PASSAGE ▸
[Start of Attachment]

But as revolutionary as Street Fighter 2 seemed to be with what little we knew, it was merely the beginning.
The old man sat back from his drink, eyes watered over from the alcohol. “Well that’s enough for this night, boy.”
And the young man said, “There’s… more?”
“More!?” the old man said, in angry contempt. “That’s just the start, the beginning! Of course there’s more… much more. But I’m an old, old man now. Long in the tooth, boy, and I need my rest. You come back tommorow and I’ll tell you another tale.”
“But! Tell me just a bit more.”
The old man sighed. “Okay, just a bit more then.”
So with a swig of his drink he continued.
Everyday after school we had one thing on our mind. Two classes before school let out my mind was already thinking about it and my hands were doing fireball or uppercut motions on my notebook and sweating with the anticipation. The moment the bell rang I was down to Phil’s car in a flash and as often as not he’d be there before me if his last class was in a building closer to the parking lot.
We quickly established ourselves as good players at the local places. 7-11 was no longer the hangout of choice for us because it cost 50 cents to play, whereas 2 Star only cost a quarter. All the history, literally, the 3 years I spent at 7-11, were cast aside. And 2 Star fostered the game, not like those jerk 7-11 counter jockies who would sometimes unplug the games because there were too many kids crammed in there.
The Fireball - Uppercut trap was beatable but only by good players. It required fakes, mind games and consistent execution if you wanted to use it and win. Even against the computer you at least needed good positioning. And for those of us that made that pattern our business we got respect. Other players feared playing us. Never before was “fear” part of videogames. As I watched a good player beat opponent after opponent, watched my quarter slowly march to the right, the adrenaline started to rise and my pulse would start to quicken. I can beat this guy. I can BEAT this guy.
One day I walked in and there was a murmur in the crowd about this thing called a “triple-uppercut”. Of course, the uppercut only hit twice so I tried to imagine how it could possibly hit three times. Maybe if you were under the player? It didn’t make sense. But true to form Pele stepped up against me and after getting me dazed he positioned himself right next to me.

[End of Attachment]

REQUIRED ACTION A ▸
Output the part of the Street Fighter 2 story starting with "Everyday after school" and going on through "crammed in there.", word for word.

Extracted data entries ▸

[Start of Attachment]

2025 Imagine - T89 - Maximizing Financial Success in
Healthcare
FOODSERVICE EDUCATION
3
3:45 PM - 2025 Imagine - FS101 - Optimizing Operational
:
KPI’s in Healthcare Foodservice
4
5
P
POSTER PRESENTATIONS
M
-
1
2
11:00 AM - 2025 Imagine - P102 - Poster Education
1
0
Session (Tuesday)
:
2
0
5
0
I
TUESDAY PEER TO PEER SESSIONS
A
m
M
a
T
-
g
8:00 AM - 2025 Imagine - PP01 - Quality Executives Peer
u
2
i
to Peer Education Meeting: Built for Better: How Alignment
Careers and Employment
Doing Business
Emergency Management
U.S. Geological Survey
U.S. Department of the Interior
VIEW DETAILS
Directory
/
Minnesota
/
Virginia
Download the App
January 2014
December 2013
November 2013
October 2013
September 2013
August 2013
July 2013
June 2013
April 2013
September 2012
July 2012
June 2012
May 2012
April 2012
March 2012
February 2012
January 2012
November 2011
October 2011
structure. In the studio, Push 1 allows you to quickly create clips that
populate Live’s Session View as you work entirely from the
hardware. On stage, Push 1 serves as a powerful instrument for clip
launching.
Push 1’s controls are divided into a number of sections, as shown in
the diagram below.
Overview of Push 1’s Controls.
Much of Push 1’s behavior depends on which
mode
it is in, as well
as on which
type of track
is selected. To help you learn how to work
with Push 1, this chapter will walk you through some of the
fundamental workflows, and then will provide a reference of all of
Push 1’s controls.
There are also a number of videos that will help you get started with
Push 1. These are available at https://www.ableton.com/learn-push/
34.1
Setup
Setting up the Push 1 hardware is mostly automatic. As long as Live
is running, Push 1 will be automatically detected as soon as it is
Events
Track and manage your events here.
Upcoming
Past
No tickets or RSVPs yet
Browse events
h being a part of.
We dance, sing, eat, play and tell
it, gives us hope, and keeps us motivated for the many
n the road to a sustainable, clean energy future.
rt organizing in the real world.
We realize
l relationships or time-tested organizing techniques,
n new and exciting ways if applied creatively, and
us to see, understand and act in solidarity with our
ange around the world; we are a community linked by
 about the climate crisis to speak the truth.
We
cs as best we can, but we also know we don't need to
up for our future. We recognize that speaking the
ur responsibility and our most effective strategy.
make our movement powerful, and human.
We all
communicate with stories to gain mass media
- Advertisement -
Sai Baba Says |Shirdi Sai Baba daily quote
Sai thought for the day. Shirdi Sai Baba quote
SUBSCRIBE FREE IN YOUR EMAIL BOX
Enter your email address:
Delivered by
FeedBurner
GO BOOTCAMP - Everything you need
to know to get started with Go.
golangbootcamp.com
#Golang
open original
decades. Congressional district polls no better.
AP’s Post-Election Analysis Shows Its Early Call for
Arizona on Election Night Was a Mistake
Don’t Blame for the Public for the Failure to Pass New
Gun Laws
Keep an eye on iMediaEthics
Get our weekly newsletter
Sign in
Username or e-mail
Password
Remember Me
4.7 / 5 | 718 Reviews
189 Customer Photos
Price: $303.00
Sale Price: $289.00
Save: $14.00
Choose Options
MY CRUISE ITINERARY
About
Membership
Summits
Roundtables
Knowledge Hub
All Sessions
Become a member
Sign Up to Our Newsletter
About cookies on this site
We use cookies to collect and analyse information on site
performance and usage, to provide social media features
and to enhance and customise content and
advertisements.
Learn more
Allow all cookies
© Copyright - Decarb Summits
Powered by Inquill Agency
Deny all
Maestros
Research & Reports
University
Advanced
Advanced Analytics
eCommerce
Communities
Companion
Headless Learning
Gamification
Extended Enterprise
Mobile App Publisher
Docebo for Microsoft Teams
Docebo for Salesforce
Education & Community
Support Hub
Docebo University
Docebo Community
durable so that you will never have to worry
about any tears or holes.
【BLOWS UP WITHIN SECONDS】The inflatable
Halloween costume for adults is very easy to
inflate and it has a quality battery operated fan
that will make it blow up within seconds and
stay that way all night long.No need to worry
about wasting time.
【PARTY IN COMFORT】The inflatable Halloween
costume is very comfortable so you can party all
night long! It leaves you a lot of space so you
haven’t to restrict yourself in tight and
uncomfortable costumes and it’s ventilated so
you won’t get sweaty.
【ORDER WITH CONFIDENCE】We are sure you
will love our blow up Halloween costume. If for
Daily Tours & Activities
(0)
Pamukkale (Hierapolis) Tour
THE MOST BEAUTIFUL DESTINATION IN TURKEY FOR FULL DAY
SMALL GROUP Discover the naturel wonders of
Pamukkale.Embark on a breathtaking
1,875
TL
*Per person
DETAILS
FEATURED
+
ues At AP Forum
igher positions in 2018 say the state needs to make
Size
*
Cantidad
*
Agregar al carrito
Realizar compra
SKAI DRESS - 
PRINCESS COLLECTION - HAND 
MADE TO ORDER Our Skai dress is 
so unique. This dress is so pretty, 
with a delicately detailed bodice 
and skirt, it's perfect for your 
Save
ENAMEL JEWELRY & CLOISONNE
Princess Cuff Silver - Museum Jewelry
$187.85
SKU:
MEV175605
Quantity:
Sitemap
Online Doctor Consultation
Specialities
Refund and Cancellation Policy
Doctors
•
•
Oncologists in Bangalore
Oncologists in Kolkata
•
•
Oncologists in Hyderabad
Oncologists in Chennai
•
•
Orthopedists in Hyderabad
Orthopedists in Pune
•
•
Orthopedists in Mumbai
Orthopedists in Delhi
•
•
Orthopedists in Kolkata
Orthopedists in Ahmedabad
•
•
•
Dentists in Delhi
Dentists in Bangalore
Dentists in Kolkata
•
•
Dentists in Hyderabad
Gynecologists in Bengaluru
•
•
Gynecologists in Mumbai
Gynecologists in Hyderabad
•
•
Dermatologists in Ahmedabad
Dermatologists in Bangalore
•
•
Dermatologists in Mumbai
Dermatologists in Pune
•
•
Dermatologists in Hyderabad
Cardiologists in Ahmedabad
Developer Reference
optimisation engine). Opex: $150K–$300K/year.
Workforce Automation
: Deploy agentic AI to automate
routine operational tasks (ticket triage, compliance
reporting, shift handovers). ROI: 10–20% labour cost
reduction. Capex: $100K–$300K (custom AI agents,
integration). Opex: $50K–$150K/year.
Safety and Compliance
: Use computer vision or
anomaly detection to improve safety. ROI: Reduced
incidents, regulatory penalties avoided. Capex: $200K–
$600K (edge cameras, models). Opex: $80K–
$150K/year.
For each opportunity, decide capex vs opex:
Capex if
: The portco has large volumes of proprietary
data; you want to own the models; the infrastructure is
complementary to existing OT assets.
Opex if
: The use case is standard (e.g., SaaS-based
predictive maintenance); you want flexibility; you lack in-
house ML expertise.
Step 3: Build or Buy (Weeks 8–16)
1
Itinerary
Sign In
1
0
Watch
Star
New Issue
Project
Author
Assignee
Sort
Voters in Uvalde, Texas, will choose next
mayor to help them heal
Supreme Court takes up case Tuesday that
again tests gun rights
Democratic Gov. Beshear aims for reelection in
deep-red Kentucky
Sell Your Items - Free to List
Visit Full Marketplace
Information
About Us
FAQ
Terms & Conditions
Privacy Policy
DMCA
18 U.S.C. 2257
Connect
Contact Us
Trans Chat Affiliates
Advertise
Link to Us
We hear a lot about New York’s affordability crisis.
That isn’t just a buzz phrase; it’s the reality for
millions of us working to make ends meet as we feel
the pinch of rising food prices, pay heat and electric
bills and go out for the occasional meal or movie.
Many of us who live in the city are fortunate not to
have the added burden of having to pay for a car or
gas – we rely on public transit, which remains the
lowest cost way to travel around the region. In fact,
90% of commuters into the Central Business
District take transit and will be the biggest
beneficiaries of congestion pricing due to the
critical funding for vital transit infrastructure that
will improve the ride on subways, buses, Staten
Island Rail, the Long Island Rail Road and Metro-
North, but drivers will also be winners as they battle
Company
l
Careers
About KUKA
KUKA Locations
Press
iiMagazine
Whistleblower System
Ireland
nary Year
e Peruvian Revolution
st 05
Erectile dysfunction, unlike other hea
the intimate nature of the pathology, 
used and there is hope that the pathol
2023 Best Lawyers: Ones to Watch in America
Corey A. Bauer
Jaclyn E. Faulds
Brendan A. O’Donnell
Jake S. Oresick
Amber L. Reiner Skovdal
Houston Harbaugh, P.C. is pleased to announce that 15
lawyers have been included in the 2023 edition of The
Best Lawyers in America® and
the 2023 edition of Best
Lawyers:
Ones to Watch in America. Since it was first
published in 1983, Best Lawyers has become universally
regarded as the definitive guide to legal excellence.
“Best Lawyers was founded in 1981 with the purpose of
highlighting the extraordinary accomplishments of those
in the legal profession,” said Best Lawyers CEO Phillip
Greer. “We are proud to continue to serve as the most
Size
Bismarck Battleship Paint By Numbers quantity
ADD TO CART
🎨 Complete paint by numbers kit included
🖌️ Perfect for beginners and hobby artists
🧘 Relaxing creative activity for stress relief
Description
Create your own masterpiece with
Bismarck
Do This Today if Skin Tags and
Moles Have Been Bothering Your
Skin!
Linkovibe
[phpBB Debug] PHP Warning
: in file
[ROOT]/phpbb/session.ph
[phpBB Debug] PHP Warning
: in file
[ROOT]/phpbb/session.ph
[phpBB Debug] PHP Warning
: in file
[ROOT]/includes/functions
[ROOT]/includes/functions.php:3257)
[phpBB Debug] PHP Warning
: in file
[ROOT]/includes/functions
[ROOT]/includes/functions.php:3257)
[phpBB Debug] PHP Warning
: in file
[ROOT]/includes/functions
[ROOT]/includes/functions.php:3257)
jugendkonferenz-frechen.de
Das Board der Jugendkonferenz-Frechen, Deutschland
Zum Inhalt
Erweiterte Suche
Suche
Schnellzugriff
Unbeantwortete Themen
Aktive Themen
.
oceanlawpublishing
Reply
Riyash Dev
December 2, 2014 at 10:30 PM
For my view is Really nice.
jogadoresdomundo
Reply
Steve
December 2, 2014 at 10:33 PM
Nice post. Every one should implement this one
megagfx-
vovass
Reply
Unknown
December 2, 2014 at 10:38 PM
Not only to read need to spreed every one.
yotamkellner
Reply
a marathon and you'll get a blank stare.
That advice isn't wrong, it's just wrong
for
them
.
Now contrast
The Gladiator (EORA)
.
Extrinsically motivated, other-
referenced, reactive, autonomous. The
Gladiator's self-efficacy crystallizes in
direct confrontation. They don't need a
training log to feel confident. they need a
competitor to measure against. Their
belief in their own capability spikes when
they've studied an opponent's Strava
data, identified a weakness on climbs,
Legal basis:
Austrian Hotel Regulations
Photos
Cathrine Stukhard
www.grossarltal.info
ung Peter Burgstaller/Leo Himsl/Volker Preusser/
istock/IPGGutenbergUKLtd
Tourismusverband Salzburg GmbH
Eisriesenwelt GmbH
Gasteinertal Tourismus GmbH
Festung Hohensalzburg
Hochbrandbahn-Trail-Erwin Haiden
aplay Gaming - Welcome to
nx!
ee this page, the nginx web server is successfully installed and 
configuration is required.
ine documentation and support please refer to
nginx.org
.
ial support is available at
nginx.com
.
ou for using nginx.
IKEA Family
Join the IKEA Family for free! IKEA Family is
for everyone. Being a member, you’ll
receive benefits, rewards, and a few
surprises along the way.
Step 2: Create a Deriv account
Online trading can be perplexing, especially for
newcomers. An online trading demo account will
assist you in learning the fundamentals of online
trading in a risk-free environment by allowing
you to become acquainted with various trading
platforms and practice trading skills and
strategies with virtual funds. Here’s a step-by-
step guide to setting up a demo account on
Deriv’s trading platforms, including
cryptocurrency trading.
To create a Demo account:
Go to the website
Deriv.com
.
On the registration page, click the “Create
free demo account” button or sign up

[End of Attachment]

REQUIRED ACTION B ▸
Take the records from their first line through the line with "October 2011", replace "Minnesota" with "Iowa", and return only those lines with everything else unchanged.

WRITTEN ANSWER A ▸
Everyday after school we had one thing on our mind. Two classes before school let out my mind was already thinking about it and my hands were doing fireball or uppercut motions on my notebook and sweating with the anticipation. The moment the bell rang I was down to Phil’s car in a flash and as often as not he’d be there before me if his last class was in a building closer to the parking lot.
We quickly established ourselves as good players at the local places. 7-11 was no longer the hangout of choice for us because it cost 50 cents to play, whereas 2 Star only cost a quarter. All the history, literally, the 3 years I spent at 7-11, were cast aside. And 2 Star fostered the game, not like those jerk 7-11 counter jockies who would sometimes unplug the games because there were too many kids crammed in there.

WRITTEN ANSWER B ▸
2025 Imagine - T89 - Maximizing Financial Success in
Healthcare
FOODSERVICE EDUCATION
3
3:45 PM - 2025 Imagine - FS101 - Optimizing Operational
:
KPI’s in Healthcare Foodservice
4
5
P
POSTER PRESENTATIONS
M
-
1
2
11:00 AM - 2025 Imagine - P102 - Poster Education
1
0
Session (Tuesday)
:
2
0
5
0
I
TUESDAY PEER TO PEER SESSIONS
A
m
M
a
T
-
g
8:00 AM - 2025 Imagine - PP01 - Quality Executives Peer
u
2
i
to Peer Education Meeting: Built for Better: How Alignment
Careers and Employment
Doing Business
Emergency Management
U.S. Geological Survey
U.S. Department of the Interior
VIEW DETAILS
Directory
/
Iowa
/
Virginia
Download the App
January 2014
December 2013
November 2013
October 2013
September 2013
August 2013
July 2013
June 2013
April 2013
September 2012
July 2012
June 2012
May 2012
April 2012
March 2012
February 2012
January 2012
November 2011
October 2011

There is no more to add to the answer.